Authors:M Hendler  P Weisberg
Institution:University of Alabama, Tuscaloosa 35487-0348.
Abstract:To teach conservation to mildly retarded, preoperational preadolescents (9 to 12 years old), a number-representational system was used to mediate the invariance of quantity as part of "equality-rule" training. Before viewing a perceptually misleading configuration of either two equal quantities or two unequal quantities entailing the dimensions of number or length, participants learned that equality involved the assignment of two identical numbers and inequality the assignment of two different numbers. These numbers were then applied to the actual quantities and became the basis for rule statements that were rehearsed, memorized, and subject-generated each time the quantities were transformed into a new configuration. Following equality training, correct judgments and verbal justifications of conservation were high (M greater than or equal to 85%) during both immediate and delayed post-tests and for near-generalization (number and length) and far-generalization (weight, liquid substance, and solid substance) tasks.

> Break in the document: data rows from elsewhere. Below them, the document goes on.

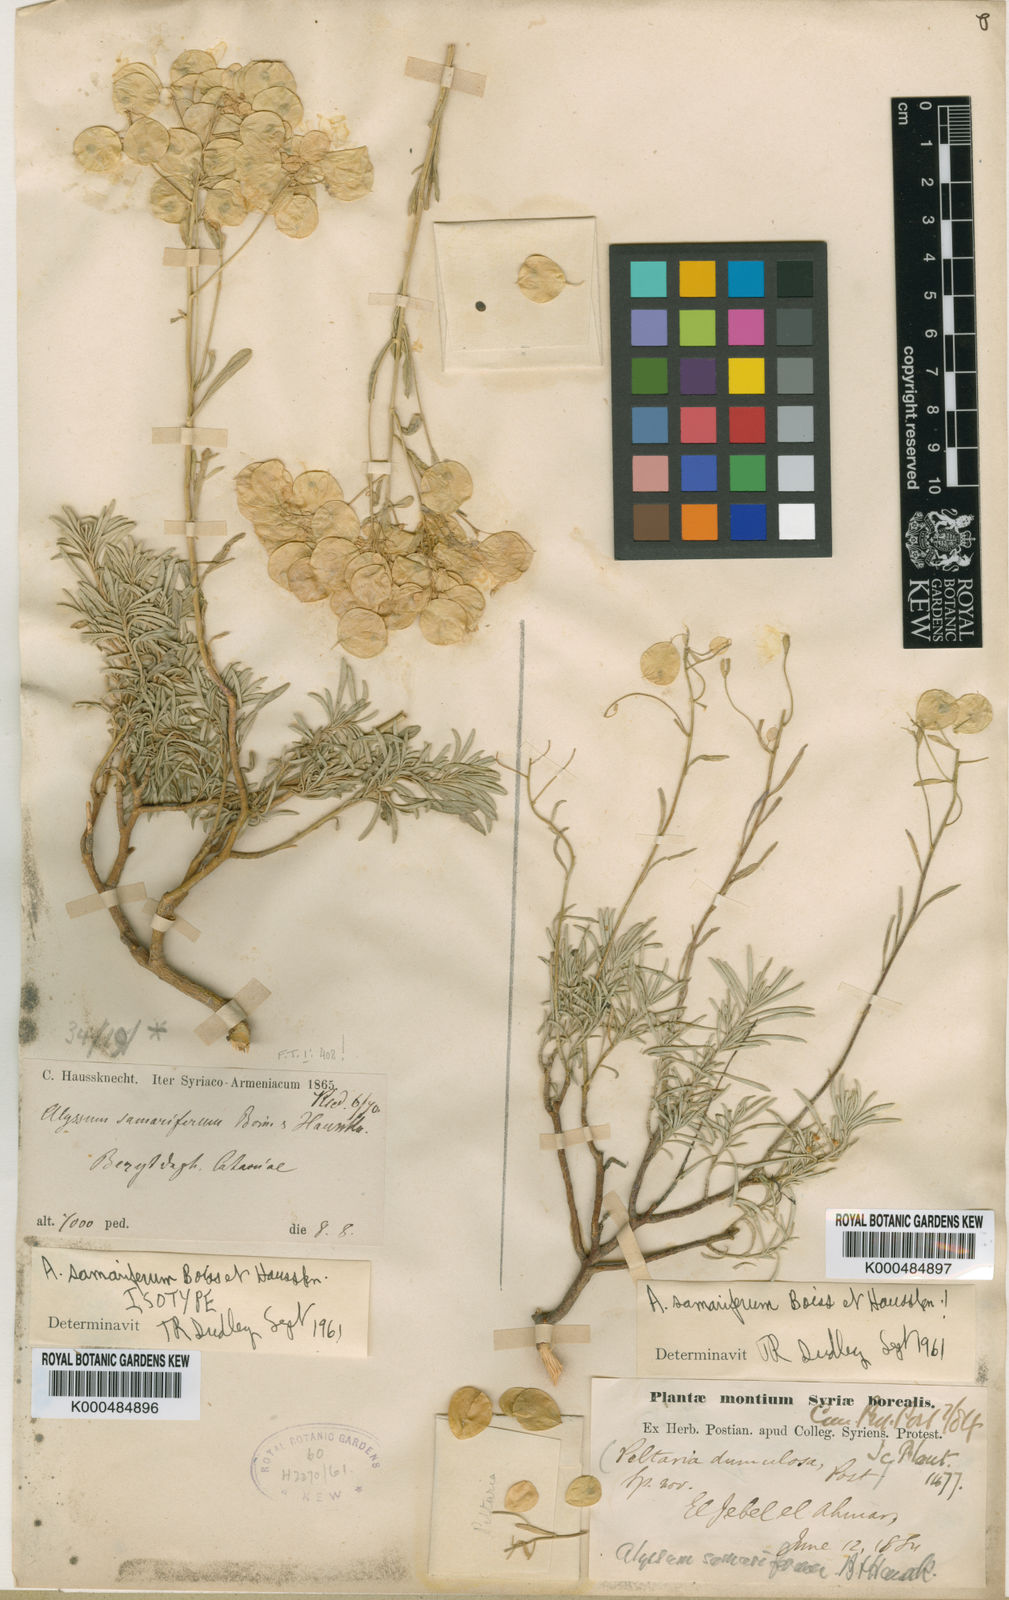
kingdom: Plantae
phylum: Tracheophyta
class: Magnoliopsida
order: Brassicales
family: Brassicaceae
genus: Odontarrhena
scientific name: Odontarrhena
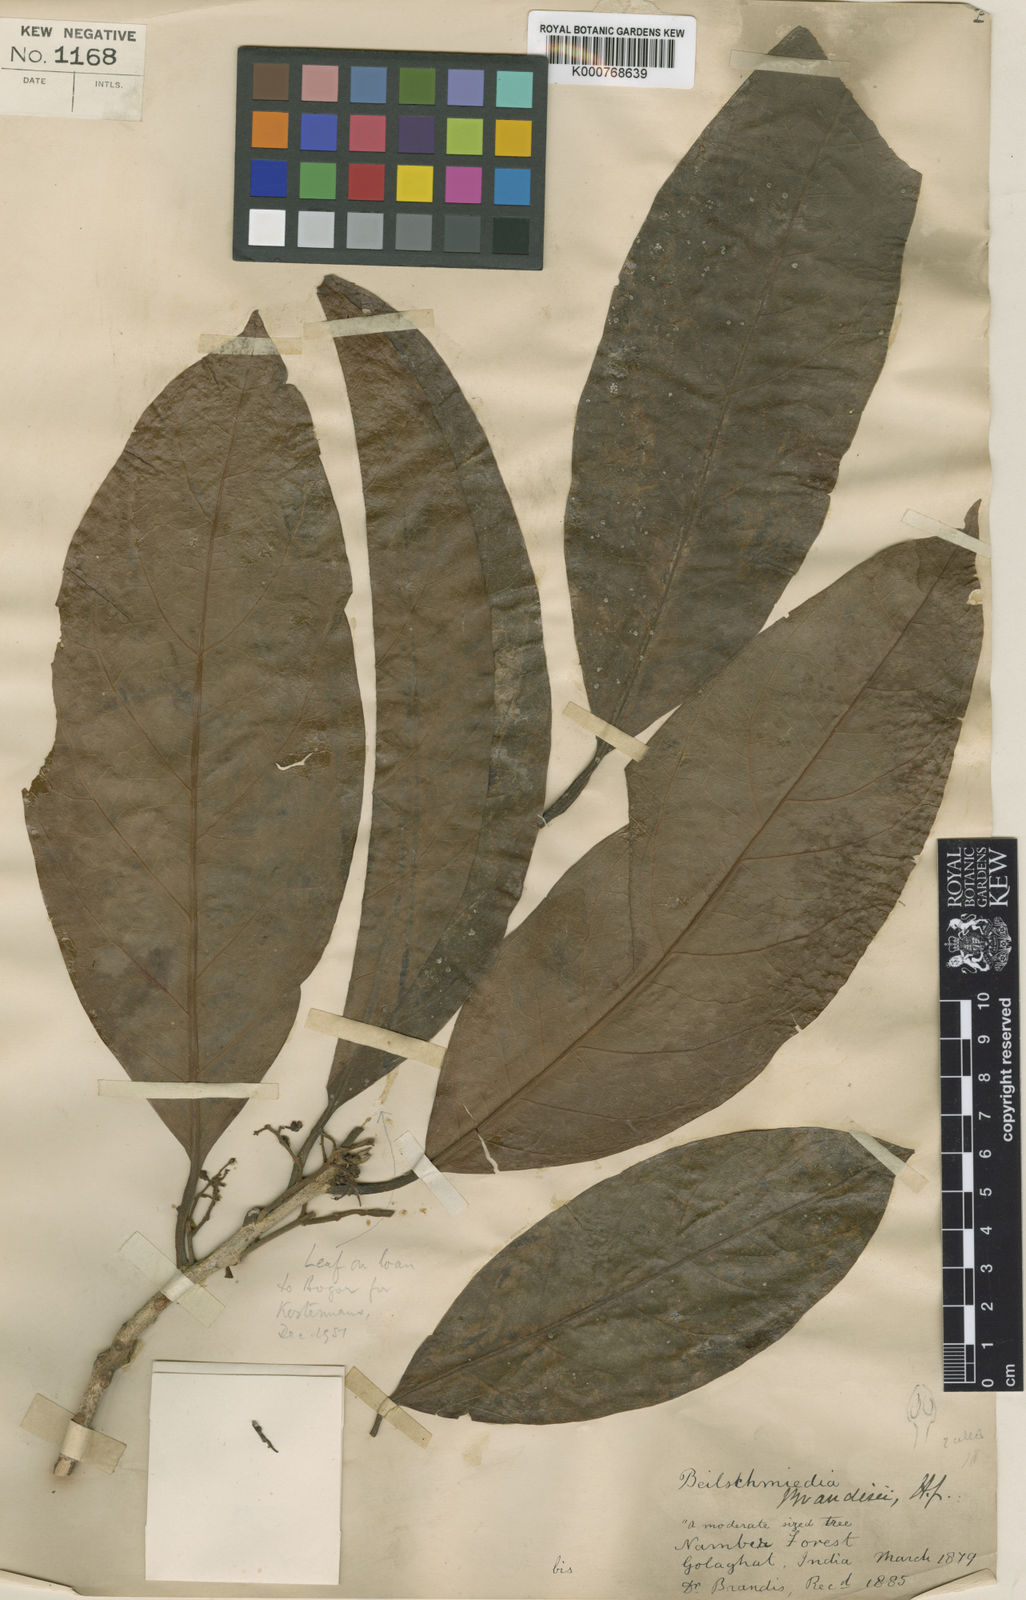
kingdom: Plantae
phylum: Tracheophyta
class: Magnoliopsida
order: Laurales
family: Lauraceae
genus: Beilschmiedia
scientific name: Beilschmiedia brandisii
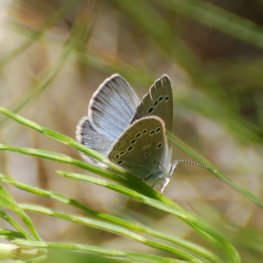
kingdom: Animalia
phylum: Arthropoda
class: Insecta
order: Lepidoptera
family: Lycaenidae
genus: Glaucopsyche
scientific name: Glaucopsyche lygdamus
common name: Silvery Blue
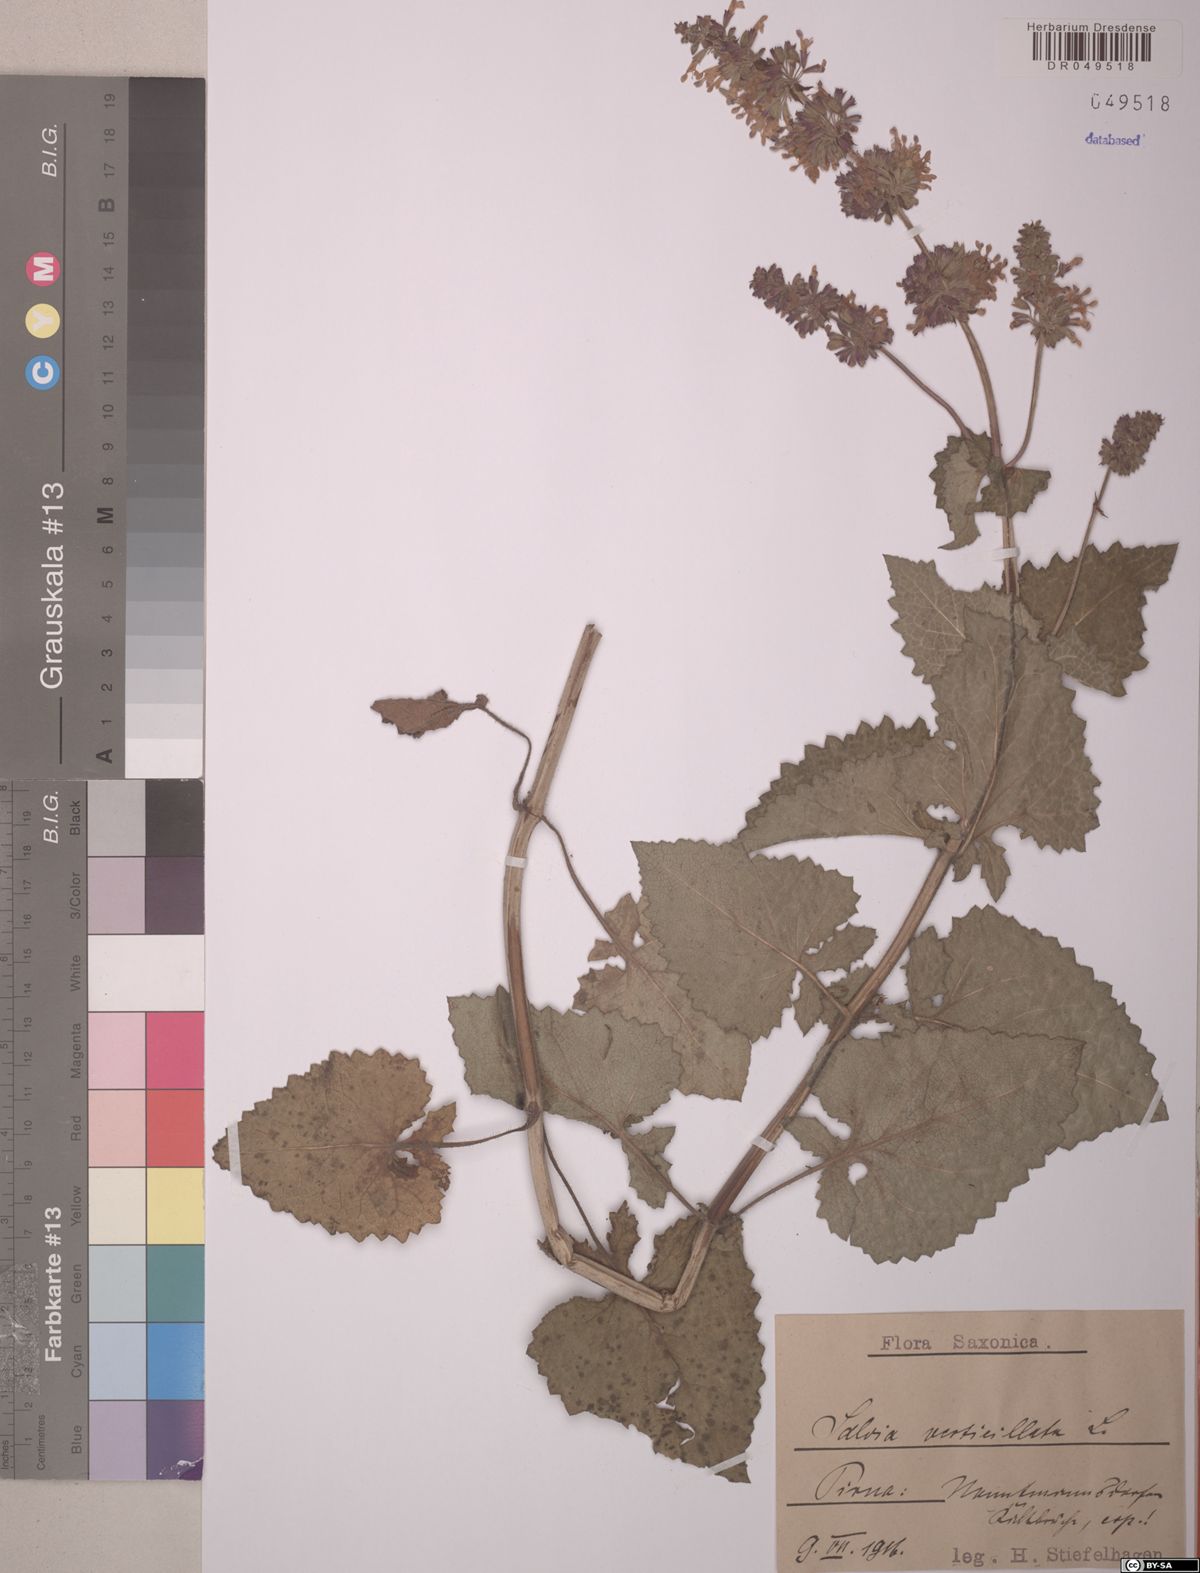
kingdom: Plantae
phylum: Tracheophyta
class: Magnoliopsida
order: Lamiales
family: Lamiaceae
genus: Salvia
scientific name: Salvia verticillata
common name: Whorled clary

In contrast, the post-test levels of comparable participants given learning-set (LS) training, LS plus verbal-rule training (a combination of statements about identity, negation, and compensation), or no training at all were substantially and significantly lower. Equality training is of theoretical and practical interest because of its potential to teach a symbolic representational rule that directly and meaningfully articulates the quantitative properties of objects and counteracts the overreliance on task-specific and faulty perceptual cues inherent in the conservation task.